Answer:
[tex]L=\frac{1}{\sqrt{x+1}+\sqrt{x}}[/tex]
No, It is not true because when x tends to infinity then L tends to 0.
Step-by-step explanation:
We are given that
[tex]A(x,\sqrt{x}[/tex]) and B[tex](x,\sqrt{x+1}[/tex])
We have to express distance L between the points A and B as a function of x
and we have to find L tends to infinity when x tends to infinity.

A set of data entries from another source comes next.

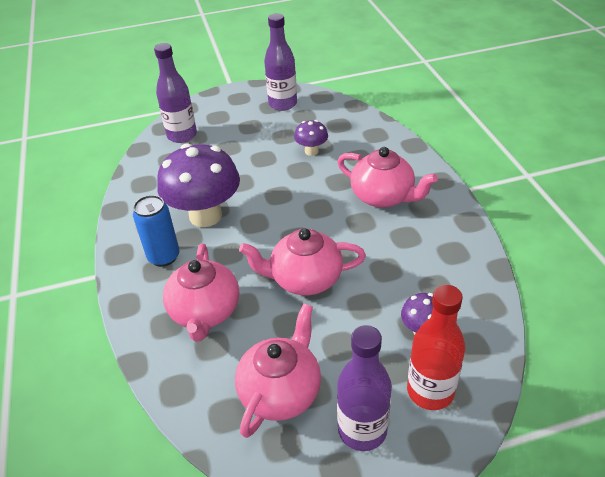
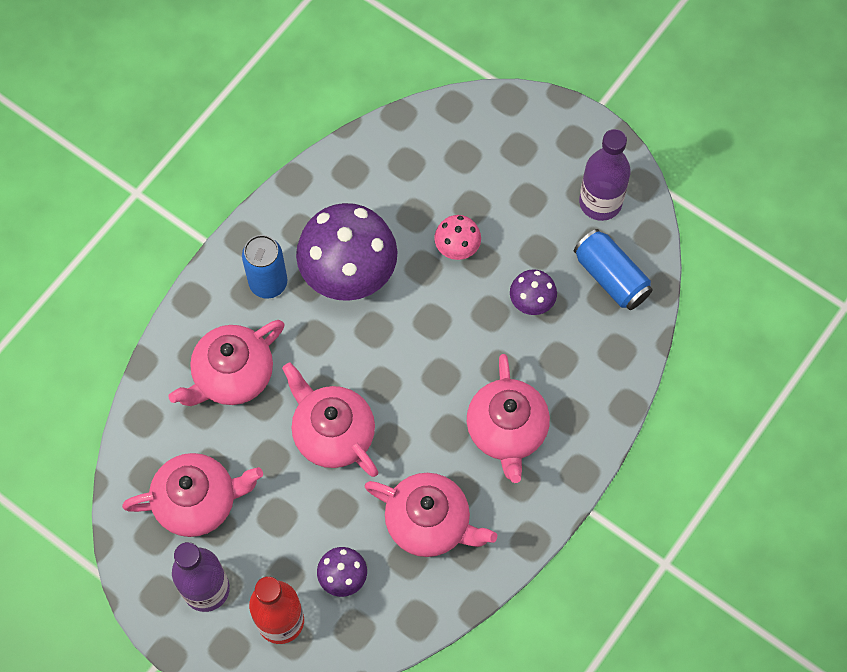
camera: 50 degrees right, 25 degrees up
(182, 135) = (455, 139): purple bottle -> none
(245, 164) = (457, 248): none -> pink mushroom
(329, 118) = (611, 277): none -> blue can
(416, 262) = (429, 523): none -> pink teapot

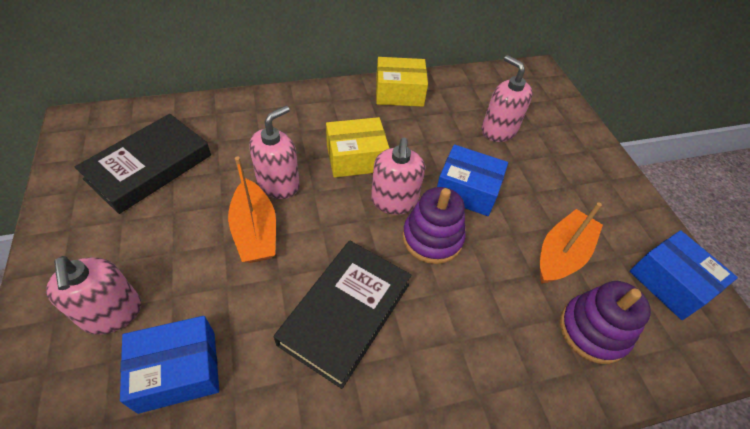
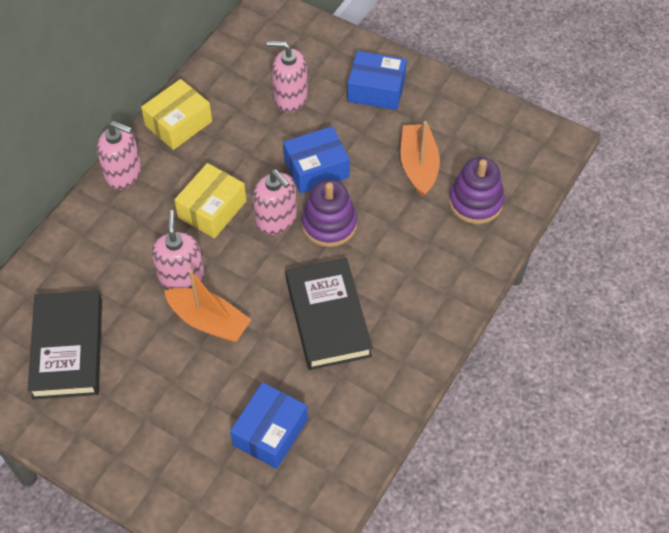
camera: 40 degrees left, 5 degrees up
(112, 313) = (187, 445): pink soap dispenser -> pink soap dispenser (123, 174)
(670, 283) = (495, 131): blue box -> blue box (376, 90)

Distance formula between two points is given by
[tex]=\sqrt{(x_2-x_1)^2+(y_2-y_1)^2}[/tex]
Using distance formula
[tex]L=\sqrt{(x-x)^2+(\sqrt{x+1}-\sqrt{x})^2}[/tex]
[tex]L=\sqrt{(\sqrt{x+1}-\sqrt{x})^2}=\sqrt{x+1}-\sqrt{x}[/tex]

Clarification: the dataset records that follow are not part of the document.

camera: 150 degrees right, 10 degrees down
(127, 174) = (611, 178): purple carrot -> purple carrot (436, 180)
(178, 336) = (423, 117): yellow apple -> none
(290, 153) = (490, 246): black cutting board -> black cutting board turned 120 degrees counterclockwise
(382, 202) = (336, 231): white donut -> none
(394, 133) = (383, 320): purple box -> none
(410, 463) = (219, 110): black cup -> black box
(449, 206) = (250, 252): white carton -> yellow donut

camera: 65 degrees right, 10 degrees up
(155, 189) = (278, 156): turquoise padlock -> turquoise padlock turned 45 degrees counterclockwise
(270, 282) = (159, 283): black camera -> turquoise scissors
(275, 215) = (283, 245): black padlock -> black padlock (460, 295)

[tex]L=\frac{(\sqrt{x+1}-\sqrt{x})(\sqrt{x+1}+\sqrt{x}}{\sqrt{x+1}+\sqrt{x}}[/tex]
Using rationalization
Now, we get
[tex]L=\frac{(\sqrt{x+1})^2-(\sqrt{x})^2}{\sqrt{x+1}+\sqrt{x}}[/tex]
Using identity
[tex](a+b)(a-b)=a^2-b^2[/tex]
[tex]L=\frac{x+1-x}{\sqrt{x+1}+\sqrt{x}}[/tex]
[tex]L=\frac{1}{\sqrt{x+1}+\sqrt{x}}[/tex]
[tex]\lim_{x\rightarrow\infty}L=\lim_{x\rightarrow\infty}\frac{1}{\sqrt{x+1}+\sqrt{x}}[/tex]
[tex]\lim_{x\rightarrow\infty}\frac{1}{\sqrt{x}(\sqrt{1+\frac{1}{x}}+1)}[/tex]
[tex]=0[/tex]
Therefore,when x tends to infinity then L does not tends to infinity.